(Material for this exercise begins)

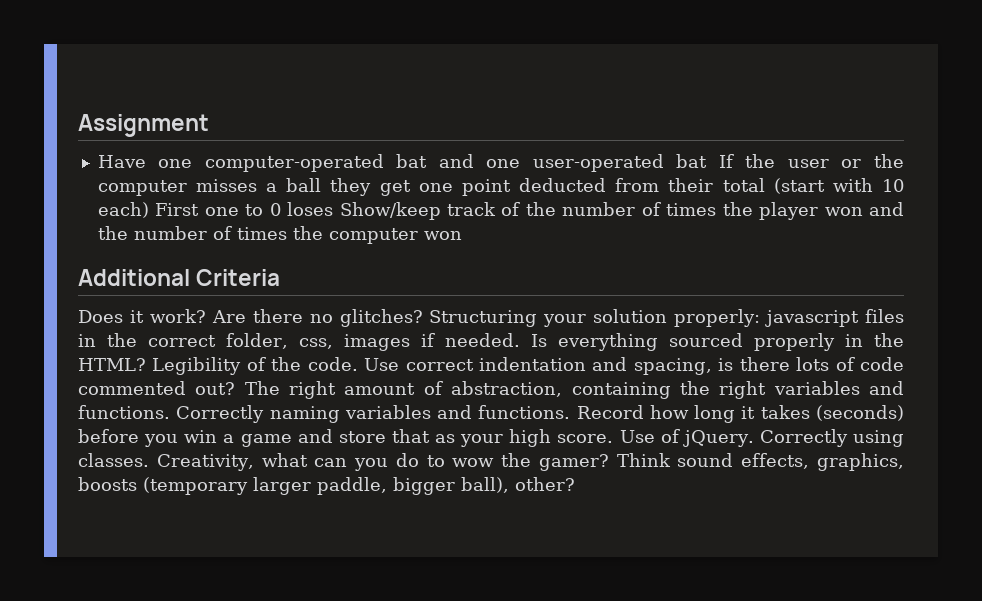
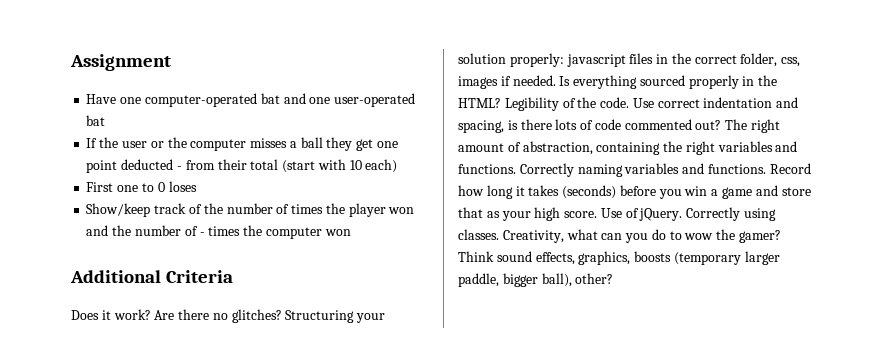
(708, 161) none -> (106, 120) //
(607, 185) none -> [176,166,182,170] -
(149, 210) none -> (398, 166) //
(334, 209) none -> (197, 186) //
(232, 233) none -> [199,232,205,236] -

(Material for this exercise ends)

- What you have to do
Your reply should be an exact copy of every line from the line with "(149, 210) none -> (398, 166) //" through the final line of the data, and nothing more.

- Exercise answer
(149, 210) none -> (398, 166) //
(334, 209) none -> (197, 186) //
(232, 233) none -> [199,232,205,236] -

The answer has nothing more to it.